Administrative Decisions & Other Actions
Links to administrative actions available on the Internet and outside the scope of the Code of Federal Regulations or the Federal Register. Organized by agency and subject. Compiled by the librarians at the University of Virginia Library.

Strategies for Finding Documents Not Found on the Web

Some government documents elude even the best efforts of Internet searchers. Consider the following possibilities and tactics:

Document is not on the Internet. Hard to believe, but true: not all information is found on the Internet! So-called "fugitive" documents may turn up in unexpected places. Or they may not be found at all.
Contact the issuing agency or the author, if one can be determined.

Contact your local depository librarian for assistance in identifying and locating the document. Federal Depository Libraries, even in the "e-only" era, still acquire many government documents in print and electronic formats.

Contact your local Senator or Representative for assistance. Sometimes they can obtain material directly from agencies. This approach is especially useful in obtaining Congressional Research Service reports.

Consider submitting a Freedom of Information Act request. For addresses and links, see Principal FOIA Contacts at Federal Agencies. Try the FOI Letter Generator from the Reporters Committee for Freedom of the Press.

Document is classified. Unofficial sources--especially newspapers--may be all that are available. Older documents may be available from the National Security Archive or  the Declassified Documents Reference System (Gale Group). See Declassified Documents and Other Sources for Secrets from the Michigan State University Libraries.
Document is unpublished. Contact the issuing agency or the author, if one can be determined.

The document may have been transferred to the National Archives. Search the Archival Research Catalog or other NARA databases and finding tools..

Consider whether a Presidential library might hold the item.

Understand that some agencies now publish very few "documents." Information appears on agency websites but not as discrete documents.

Document pre-dates the Internet. Although some agencies have digitized older publications (notably, the EPA), many have not.

Search library catalogs and/or the Monthly Catalog of U.S. Government Publications and its predecessors.

Look for commercially published versions from Bernan, BNA, Hein, etc..

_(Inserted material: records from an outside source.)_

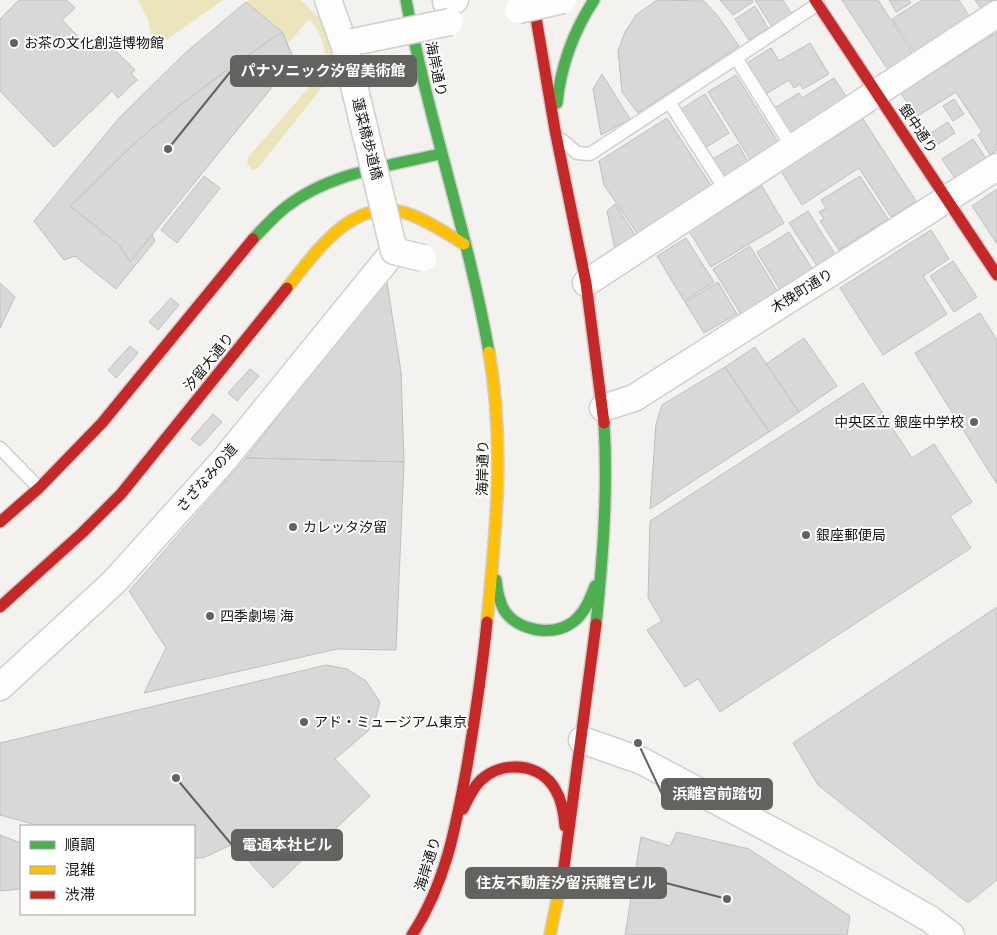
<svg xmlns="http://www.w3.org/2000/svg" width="997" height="935" font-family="'Fira Sans','Noto Sans JP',sans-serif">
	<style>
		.green { fill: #ece4ba }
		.building { fill: #d9d8d8; stroke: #c0bfbf }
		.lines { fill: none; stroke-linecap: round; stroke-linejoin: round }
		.lane-casing { stroke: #d0cfce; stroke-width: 15 }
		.street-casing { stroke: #d0cfce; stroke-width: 29 }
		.fast-casing { stroke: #d0cfce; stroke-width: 14 }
		.slow-casing { stroke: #d0cfce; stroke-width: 14 }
		.jam-casing { stroke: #d0cfce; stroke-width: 14 }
		.lane { stroke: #fdfdfd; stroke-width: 12 }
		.street { stroke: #fdfdfd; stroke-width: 26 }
		.fast { stroke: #4caf50; stroke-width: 11 }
		.slow { stroke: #ffc107; stroke-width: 11 }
		.jam { stroke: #c62828; stroke-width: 11 }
		.street-bridge-casing { stroke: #d0cfce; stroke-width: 29; stroke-linecap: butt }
		.street-bridge { stroke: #fdfdfd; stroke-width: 26 }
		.poi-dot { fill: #62625f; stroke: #fff; stroke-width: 2 }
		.labels { text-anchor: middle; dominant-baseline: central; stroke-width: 4; stroke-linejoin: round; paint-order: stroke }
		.poi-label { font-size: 14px; fill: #141412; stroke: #fff; text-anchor: start }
		.street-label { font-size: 14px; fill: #141412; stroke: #fff }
		.leader { fill: none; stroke: #62625f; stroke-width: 2 }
		.callout-dot { fill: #62625f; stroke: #fff; stroke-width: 2 }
		.callout { fill: #62625f; stroke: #62625f; stroke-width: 2 }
		.callout-label { font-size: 15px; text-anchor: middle; font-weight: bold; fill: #fff }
	</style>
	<rect width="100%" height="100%" fill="#f3f2ef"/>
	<g class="green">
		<path d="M 138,0 L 223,0 L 154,49 L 148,19 Z"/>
		<path d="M 249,0 L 301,0 L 331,29 L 335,71 L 257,169 L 252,170 L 247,164 L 249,156 L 320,75 C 332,56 322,34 309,19 L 287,45 L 282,32 L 246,2 Z"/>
	</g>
	<g class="building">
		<path d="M 19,0 L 67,0 L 75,8 L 62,20 L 94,53 L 106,41 L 135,70 L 131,73 L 137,80 L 118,98 L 112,91 L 54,147 L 0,91 L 0,19 Z"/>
		<path d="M 657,0 L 704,1 L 717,15 L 739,46 L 638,113 L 622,92 L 618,51 L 625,32 L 636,15 Z"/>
		<path d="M 720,0 L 752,0 L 753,2 L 733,15 Z"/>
		<path d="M 755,0 L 783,0 L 792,14 L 772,27 Z"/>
		<path d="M 842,0 L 878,0 L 915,57 L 890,73 Z"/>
		<path d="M 889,0 L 909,0 L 911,3 L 896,12 Z"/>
		<path d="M 922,0 L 959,0 L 971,19 L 916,55 L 892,19 Z"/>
		<path d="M 975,0 L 997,0 L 997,1 L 982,10 Z"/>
		<path d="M 246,2 L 282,32 L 294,60 L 152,234 L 155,241 L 116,289 L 75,256 L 64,260 L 34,221 L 119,118 L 184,54 Z"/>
		<path d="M 755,6 L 768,28 L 749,40 L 735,19 Z"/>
		<path d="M 282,32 L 294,60 L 130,262 L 119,245 L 70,206 L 134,144 L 164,118 L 224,72 Z"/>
		<path d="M 997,32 L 997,150 L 990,155 L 978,135 L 982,132 L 956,92 L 916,117 L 901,93 Z"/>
		<path d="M 810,43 L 829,74 L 803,89 L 800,84 L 794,88 L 789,80 L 766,94 L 747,63 L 771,48 L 779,61 Z"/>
		<path d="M 602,74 L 630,119 L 601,135 L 593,89 Z"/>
		<path d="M 736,75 L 778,142 L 750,159 L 708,92 Z"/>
		<path d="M 834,78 L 848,99 L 788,136 L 771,110 L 799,93 L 802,98 Z"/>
		<path d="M 705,94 L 729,133 L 705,148 L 681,109 Z"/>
		<path d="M 954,99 L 964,114 L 953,121 L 943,106 Z"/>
		<path d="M 667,118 L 712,187 L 638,235 L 604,185 L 599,161 Z"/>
		<path d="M 863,119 L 916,201 L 891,217 L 859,168 L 802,205 L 781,171 Z"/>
		<path d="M 948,122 L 955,133 L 935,146 L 928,135 Z"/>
		<path d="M 973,139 L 987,160 L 956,180 L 942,159 Z"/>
		<path d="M 738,144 L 749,163 L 725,177 L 713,159 Z"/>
		<path d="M 204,176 L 220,188 L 177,243 L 161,230 Z"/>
		<path d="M 860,176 L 888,219 L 839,250 L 820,221 L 824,219 L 819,212 L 826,208 L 821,200 Z"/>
		<path d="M 762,186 L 784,223 L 711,267 L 689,231 Z"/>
		<path d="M 997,189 L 997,244 L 972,206 Z"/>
		<path d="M 615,204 L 635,235 L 615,249 L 607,211 Z"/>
		<path d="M 808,211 L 837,257 L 819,269 L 789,223 Z"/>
		<path d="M 931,230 L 949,259 L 923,276 L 947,314 L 883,355 L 840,288 Z"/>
		<path d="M 789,232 L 813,270 L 780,290 L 757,252 Z"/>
		<path d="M 686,238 L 714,282 L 684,301 L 657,256 Z"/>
		<path d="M 750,246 L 779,294 L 742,316 L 713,269 Z"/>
		<path d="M 953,261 L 977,297 L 954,312 L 930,276 Z"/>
		<path d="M 386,276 L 401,372 L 404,462 L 246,458 Z"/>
		<path d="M 718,282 L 737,314 L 704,333 L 685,302 Z"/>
		<path d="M 0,283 L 15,297 L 0,328 Z"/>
		<path d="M 171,298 L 179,305 L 158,330 L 149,322 Z"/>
		<path d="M 980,313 L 997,340 L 997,484 L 915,353 Z"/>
		<path d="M 804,338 L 837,386 L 799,412 L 766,364 Z"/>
		<path d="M 130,346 L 138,353 L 116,378 L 108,370 Z"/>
		<path d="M 755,347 L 799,412 L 769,432 L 725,367 Z"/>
		<path d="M 725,367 L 769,432 L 650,509 L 656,424 L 662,405 Z"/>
		<path d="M 250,369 L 259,376 L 237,401 L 228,393 Z"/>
		<path d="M 863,383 L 912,458 L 934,444 L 972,502 L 950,516 L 971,548 L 720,712 L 698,679 L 685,687 L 647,630 L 662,621 L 648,598 L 650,521 Z"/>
		<path d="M 213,414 L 222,422 L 200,446 L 191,439 Z"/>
		<path d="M 246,458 L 404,462 L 396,650 L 337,649 L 144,693 L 166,648 L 129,591 Z"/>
		<path d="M 997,607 L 997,880 L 968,903 L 818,785 L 793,743 Z"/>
		<path d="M 326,665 L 347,669 L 366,681 L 380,702 L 376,717 L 368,731 L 335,759 L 370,796 L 273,888 L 233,844 L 203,858 L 194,858 L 194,826 L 40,826 L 0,815 L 0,743 Z"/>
		<path d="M 677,832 L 749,849 L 850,916 L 847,935 L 625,935 L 641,837 L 670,846 Z"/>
		<path d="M 0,835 L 21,843 L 21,889 L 0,891 Z"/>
	</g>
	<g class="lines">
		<defs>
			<g id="lane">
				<path d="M 736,58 L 792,147"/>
				<path d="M 669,102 L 726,191"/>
				<path d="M 562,140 L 577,153 L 590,154 L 818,4"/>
				<path d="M 0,448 L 39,488"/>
			</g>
			<g id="street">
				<path d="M 328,0 L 344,44"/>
				<path d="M 446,2 L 455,0"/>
				<path d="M 586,283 L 997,14"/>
				<path d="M 603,408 L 634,398 L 997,167"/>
				<path d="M 0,687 L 114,582 L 224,460 L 394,251"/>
				<path d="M 582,740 L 642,761 L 825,859 L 930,919 L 951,935"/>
			</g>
			<g id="fast">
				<path d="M 406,0 C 428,119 468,233 489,352"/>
				<path d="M 557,103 C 561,65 573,32 594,0"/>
				<path d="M 253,239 C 264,228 274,216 286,207 C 329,173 388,166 440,154"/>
				<path d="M 496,580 C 497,590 499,601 504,610 C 517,631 553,637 573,622 C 585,613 590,599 595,586"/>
				<path d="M 596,624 C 603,557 608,490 604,423"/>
			</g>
			<g id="slow">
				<path d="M 287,288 C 316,252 353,196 406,213 C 427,220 446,233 464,244"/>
				<path d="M 487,622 C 496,531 505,444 489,352"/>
				<path d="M 550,935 L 564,867"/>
			</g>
			<g id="jam">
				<path d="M 533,0 L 555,130 L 586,283 L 604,423"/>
				<path d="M 815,0 L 997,275"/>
				<path d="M 0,522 L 39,488 L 102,423 L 253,239"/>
				<path d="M 0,607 L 82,533 L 121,494 L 287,288"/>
				<path d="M 463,809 C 468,799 473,787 481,780 C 503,760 540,763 555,789 C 562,800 564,813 565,826"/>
				<path d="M 564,867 L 596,624"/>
				<path d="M 412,935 C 446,883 456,826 467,766 C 475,718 482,671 487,622"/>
			</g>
		</defs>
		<use href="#lane" class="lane-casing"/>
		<use href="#street" class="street-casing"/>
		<use href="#fast" class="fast-casing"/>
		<use href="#slow" class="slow-casing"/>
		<use href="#jam" class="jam-casing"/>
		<use href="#lane" class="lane"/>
		<use href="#street" class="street"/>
		<use href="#fast" class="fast"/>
		<use href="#slow" class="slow"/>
		<use href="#jam" class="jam"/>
		<defs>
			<g id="street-bridge">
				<path d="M 518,10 L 563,0"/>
				<path d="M 353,42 L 450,22"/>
				<path d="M 344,44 L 394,251 L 423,258"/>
			</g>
		</defs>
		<use href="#street-bridge" class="street-bridge-casing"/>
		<use href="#street-bridge" class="street-bridge"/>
	</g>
	<g class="poi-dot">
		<circle cx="14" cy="43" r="5"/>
		<circle cx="974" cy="422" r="5"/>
		<circle cx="293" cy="527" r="5"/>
		<circle cx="806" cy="535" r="5"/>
		<circle cx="210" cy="616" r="5"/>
		<circle cx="304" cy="722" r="5"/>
	</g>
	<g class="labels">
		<g class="poi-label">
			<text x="24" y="43">お茶の文化創造博物館</text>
			<text x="964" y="422" text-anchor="end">中央区立 銀座中学校</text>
			<text x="303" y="527">カレッタ汐留</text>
			<text x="816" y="535">銀座郵便局</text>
			<text x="220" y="616">四季劇場 海</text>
			<text x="314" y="722">アド・ミュージアム東京</text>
		</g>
		<g class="street-label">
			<text transform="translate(436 69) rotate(78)">海岸通り</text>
			<text transform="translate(918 129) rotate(56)">銀中通り</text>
			<text transform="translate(367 139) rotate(76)">蓮菜橋歩道橋</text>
			<text transform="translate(802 291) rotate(-32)">木挽町通り</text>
			<text transform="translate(209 362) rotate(-51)">汐留大通り</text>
			<text transform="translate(483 468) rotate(-89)">海岸通り</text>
			<text transform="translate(207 478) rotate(-49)">さざなみの道</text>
			<text transform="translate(428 864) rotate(-73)">海岸通り</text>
		</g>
	</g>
	<path class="leader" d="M168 149L231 71M638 743L662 794M176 778L232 845M727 899L666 883"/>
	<g class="callout-dot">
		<circle cx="168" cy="149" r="5"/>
		<circle cx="638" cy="743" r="5"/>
		<circle cx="176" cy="778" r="5"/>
		<circle cx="727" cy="899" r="5"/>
	</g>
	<g class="callout">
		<rect x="231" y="56" width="185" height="30" rx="5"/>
		<rect x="662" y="779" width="110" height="30" rx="5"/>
		<rect x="232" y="830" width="110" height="30" rx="5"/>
		<rect x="466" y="868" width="200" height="30" rx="5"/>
	</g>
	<g class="callout-label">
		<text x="323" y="76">パナソニック汐留美術館</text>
		<text x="717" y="799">浜離宮前踏切</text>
		<text x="287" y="850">電通本社ビル</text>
		<text x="566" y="888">住友不動産汐留浜離宮ビル</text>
	</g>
	<rect x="20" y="825" width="175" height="90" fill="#ffffff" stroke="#a1a1a0"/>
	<rect x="30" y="841" width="25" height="8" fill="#4caf50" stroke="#a1a1a0"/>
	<text x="65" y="850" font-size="15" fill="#141412">順調</text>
	<rect x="30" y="866" width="25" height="8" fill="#ffc107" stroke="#a1a1a0"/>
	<text x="65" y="875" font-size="15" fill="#141412">混雑</text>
	<rect x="30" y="891" width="25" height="8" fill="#c62828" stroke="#a1a1a0"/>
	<text x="65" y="900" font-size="15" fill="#141412">渋滞</text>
</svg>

Who knows? Maybe the document isn't a government document at all! Other possibilities include:
  • speeches or statements made to the press
  • publication by nongovernmental organizations and independent think tanks, such as the Brookings Institution, the Cato Institute, the Council on Foreign Relations, the RAND Corporation, etc.
  • an item stored in a database that is impervious to general Internet searching strategies. Check lists of public records databases like BRB Publication's Free Public Record Sites and Search Systems Public Records.